Trenton, NJ 106 (Ties all-time record)

Bridgeport, CT 103 (Ties all-time record)

Best of the Rest

Portland, ME 100 (Daily record, #4 all-time)

Concord, NH 100 (Daily record)

Boston, MA 103 (Daily record, #2 all-time)

Providence, RI 101 (Daily record, #4 all-time)

Islip, NY (Long Isl) 100 (Daily record, #4 all-time)

New York City (Central Park) 104 (Daily record, #4 all-time)

New York City (JFK Airport) 103 (Daily record, #2 all-time)

New York City (LaGuardia Airport) 103 (Daily record (#3 all-time)

Scranton, PA 98 (Daily record)

Williamsport, PA 103 (Daily record, #4 all-time)

Atlantic City, NJ (Pomona) 105 (Daily record, #2 all-time)

Allentown, PA 104 (Daily record, #2 all-time)

Philadelphia, PA 103 (Daily record, #4 all-time)

Wilmington, DE 102 (Daily record #7 all-time)

Harrisburg, PA 103 (Daily record, #7 all-time)

Baltimore, MD (BWI Airport) 106 (Daily record, #2 all-time)

Baltimore, MD (Inner Harbor) 108 (Not an official record, but impressive)

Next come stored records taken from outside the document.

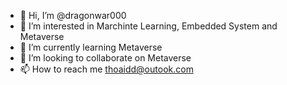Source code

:- 👋 Hi, I’m @dragonwar000
- 👀 I’m interested in Marchinte Learning, Embedded System and Metaverse
- 🌱 I’m currently learning Metaverse
- 💞️ I’m looking to collaborate on Metaverse
- 📫 How to reach me thoaidd@outook.com

<!---
dragonwar000/dragonwar000 is a ✨ special ✨ repository because its `README.md` (this file) appears on your GitHub profile.
You can click the Preview link to take a look at your changes.
--->
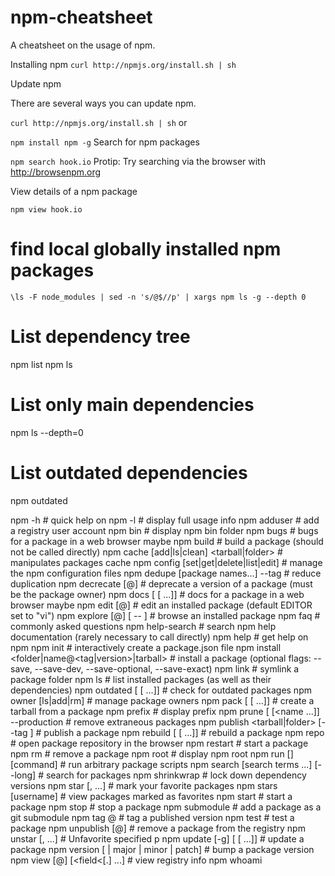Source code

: npm-cheatsheet
===================

A cheatsheet on the usage of npm.

Installing npm
 `curl http://npmjs.org/install.sh | sh`

Update npm

There are several ways you can update npm.

 `curl http://npmjs.org/install.sh | sh`
or

`npm install npm -g` 
Search for npm packages

 `npm search hook.io` 
Protip: Try searching via the browser with http://browsenpm.org

View details of a npm package

 `npm view hook.io` 

 # find local globally installed npm packages
`\ls -F node_modules | sed -n 's/@$//p' | xargs npm ls -g --depth 0`
# List dependency tree
npm list
npm ls
 
# List only main dependencies
npm ls --depth=0
 
# List outdated dependencies
npm outdated

npm <cmd> -h                                            # quick help on <cmd>
npm -l                                                  # display full usage info
npm adduser                                             # add a registry user account
npm bin                                                 # display npm bin folder
npm bugs <pkgname>                                      # bugs for a package in a web browser maybe
npm build <package-folder>                              # build a package (should not be called directly)
npm cache [add|ls|clean] <tarball|folder>               # manipulates packages cache
npm config [set|get|delete|list|edit] <key> <value>     # manage the npm configuration files
npm dedupe [package names...]  --tag                    # reduce duplication
npm decrecate <name>[@<version>] <message>              # deprecate a version of a package (must be the package owner)
npm docs [<pkg-name> [<pkg-name> ...]]                  # docs for a package in a web browser maybe
npm edit <name>[@<version>]                             # edit an installed package (default EDITOR set to "vi")
npm explore <name>[@<version>] [ -- <cmd>]              # browse an installed package
npm faq                                                 # commonly asked questions
npm help-search <some search terms>                     # search npm help documentation (rarely necessary to call directly)
npm help <topic> <some search terms>                    # get help on npm
npm init                                                # interactively create a package.json file
npm install <folder|name@<tag|version>|tarball>         # install a package (optional flags: --save, --save-dev, --save-optional, --save-exact)
npm link <pkgname>                                      # symlink a package folder
npm ls <pkg>                                            # list installed packages (as well as their dependencies)
npm outdated [<name> [<name> ...]]                      # check for outdated packages
npm owner [ls|add|rm] <pkg-name> <user>                 # manage package owners
npm pack [<pkg> [<pkg> ...]]                            # create a tarball from a package
npm prefix                                              # display prefix
npm prune [<name> [<name ...]] --production             # remove extraneous packages
npm publish <tarball|folder> [--tag <tag>]              # publish a package
npm rebuild [<name > [<name> ...]]                      # rebuild a package
npm repo <pkgname>                                      # open package repository in the browser
npm restart <name>                                      # start a package
npm rm <name>                                           # remove a package
npm root                                                # display npm root
npm run [<pkg>] [command]                               # run arbitrary package scripts
npm search [search terms ...] [--long]                  # search for packages
npm shrinkwrap                                          # lock down dependency versions
npm star <pkgname> [<pkg>, ...]                         # mark your favorite packages
npm stars [username]                                    # view packages marked as favorites
npm start <name>                                        # start a package
npm stop <name>                                         # stop a package
npm submodule <pkg>                                     # add a package as a git submodule
npm tag <name>@<version>                                # tag a published version
npm test <name>                                         # test a package
npm unpublish <name>[@<version>]                        # remove a package from the registry
npm unstar <pkgname> [<pkg>, ...]                       # Unfavorite specified p
npm update [-g] [<name> [<name> ...]]                   # update a package
npm version [<newversion> | major | minor | patch]      # bump a package version
npm view <name>[@<version>] [<field<[.<subfield>] ...]  # view registry info
npm whoami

Washington, DC (Reagan National) 102 (Not a record)

Wallops Island, VA 100 (Daily record, #3 all-time)

Norfolk, VA 102 (Daily record, #9 all-time)

 

A few notes about the heat. I think you can thank overnight low temps for this…temps started off incredibly warm this morning, with many areas not getting below 80 degrees. That helped lead to a very rapid warm up during the climatological hottest time of the year. This was essentially a perfect storm of heat…an anomalously strong mid-summer ridge building into areas during the peak temperatures of the year. Timing is everything, and this was timed out rather well (or probably not if you are sick of the heat already). Was it because of global warming? The answer I want to give is “no,” but the answer that is correct is that we simply do not know. Singular events are impossible to link to a warming planet because of greenhouse gases. Singular events should NOT be used as proof one way or another regarding global warming. It takes years of trends to prove the argument one way or another, and one day we’ll figure that out. For now, just accept that it’s summer and it’s hot, and try and keep cool the best you can.

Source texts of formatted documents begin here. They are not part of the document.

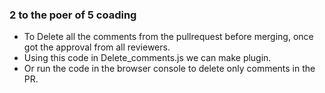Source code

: ### 2 to the poer of 5 coading

* To Delete all the comments from the pullrequest before merging, once got the approval from all reviewers.
* Using this code in Delete_comments.js we can make plugin.
* Or run the code in the browser console to delete only comments in the PR.
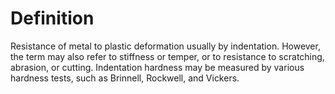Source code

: # Definition

Resistance of metal to plastic deformation usually by indentation.
However, the term may also refer to stiffness or temper, or to
resistance to scratching, abrasion, or cutting. Indentation hardness may
be measured by various hardness tests, such as Brinnell, Rockwell, and
Vickers.
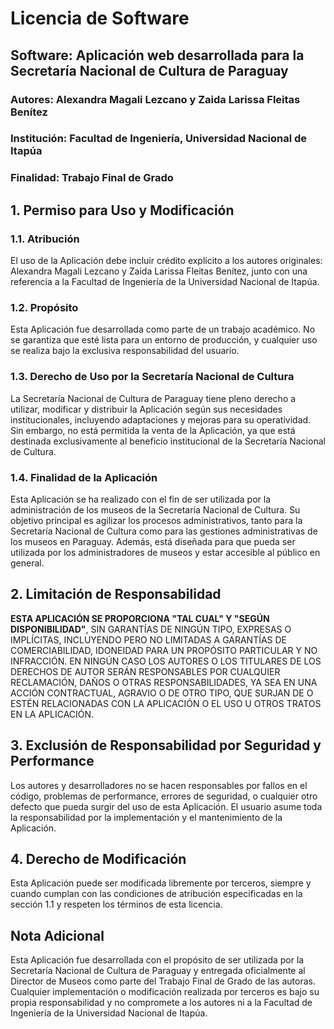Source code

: # Licencia de Software

## **Software:** Aplicación web desarrollada para la Secretaría Nacional de Cultura de Paraguay  
### **Autores:** Alexandra Magali Lezcano y Zaida Larissa Fleitas Benítez  
### **Institución:** Facultad de Ingeniería, Universidad Nacional de Itapúa  
### **Finalidad:** Trabajo Final de Grado  

## 1. Permiso para Uso y Modificación

### 1.1. **Atribución**  
El uso de la Aplicación debe incluir crédito explícito a los autores originales: Alexandra Magali Lezcano y Zaida Larissa Fleitas Benítez, junto con una referencia a la Facultad de Ingeniería de la Universidad Nacional de Itapúa.

### 1.2. **Propósito**  
Esta Aplicación fue desarrollada como parte de un trabajo académico. No se garantiza que esté lista para un entorno de producción, y cualquier uso se realiza bajo la exclusiva responsabilidad del usuario.

### 1.3. **Derecho de Uso por la Secretaría Nacional de Cultura**  
La Secretaría Nacional de Cultura de Paraguay tiene pleno derecho a utilizar, modificar y distribuir la Aplicación según sus necesidades institucionales, incluyendo adaptaciones y mejoras para su operatividad. Sin embargo, no está permitida la venta de la Aplicación, ya que está destinada exclusivamente al beneficio institucional de la Secretaría Nacional de Cultura.

### 1.4. **Finalidad de la Aplicación**  
Esta Aplicación se ha realizado con el fin de ser utilizada por la administración de los museos de la Secretaría Nacional de Cultura. Su objetivo principal es agilizar los procesos administrativos, tanto para la Secretaría Nacional de Cultura como para las gestiones administrativas de los museos en Paraguay. Además, está diseñada para que pueda ser utilizada por los administradores de museos y estar accesible al público en general.

## 2. Limitación de Responsabilidad  

**ESTA APLICACIÓN SE PROPORCIONA "TAL CUAL" Y "SEGÚN DISPONIBILIDAD"**, SIN GARANTÍAS DE NINGÚN TIPO, EXPRESAS O IMPLÍCITAS, INCLUYENDO PERO NO LIMITADAS A GARANTÍAS DE COMERCIABILIDAD, IDONEIDAD PARA UN PROPÓSITO PARTICULAR Y NO INFRACCIÓN. EN NINGÚN CASO LOS AUTORES O LOS TITULARES DE LOS DERECHOS DE AUTOR SERÁN RESPONSABLES POR CUALQUIER RECLAMACIÓN, DAÑOS O OTRAS RESPONSABILIDADES, YA SEA EN UNA ACCIÓN CONTRACTUAL, AGRAVIO O DE OTRO TIPO, QUE SURJAN DE O ESTÉN RELACIONADAS CON LA APLICACIÓN O EL USO U OTROS TRATOS EN LA APLICACIÓN.

## 3. Exclusión de Responsabilidad por Seguridad y Performance  

Los autores y desarrolladores no se hacen responsables por fallos en el código, problemas de performance, errores de seguridad, o cualquier otro defecto que pueda surgir del uso de esta Aplicación. El usuario asume toda la responsabilidad por la implementación y el mantenimiento de la Aplicación.

## 4. Derecho de Modificación  

Esta Aplicación puede ser modificada libremente por terceros, siempre y cuando cumplan con las condiciones de atribución especificadas en la sección 1.1 y respeten los términos de esta licencia.

## Nota Adicional  

Esta Aplicación fue desarrollada con el propósito de ser utilizada por la Secretaría Nacional de Cultura de Paraguay y entregada oficialmente al Director de Museos como parte del Trabajo Final de Grado de las autoras. Cualquier implementación o modificación realizada por terceros es bajo su propia responsabilidad y no compromete a los autores ni a la Facultad de Ingeniería de la Universidad Nacional de Itapúa.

One more day of excessive heat tomorrow, though I believe thunderstorms will be more scattered about, so that will help the situation some. After a cooling trend early next week, we look to see impressive, significantly hot temperatures return late next week and weekend. Though likely not quite as bad as today, there’s a lot of potential then as well to be record breaking type heat, but more on the low scale…not the all-time stuff. I sincerely believe we will see at least 1-2 more blasts of substantial heat (stronger than the usual stuff) through August before this summer starts to loosen its grip. So stay ready to keep cool!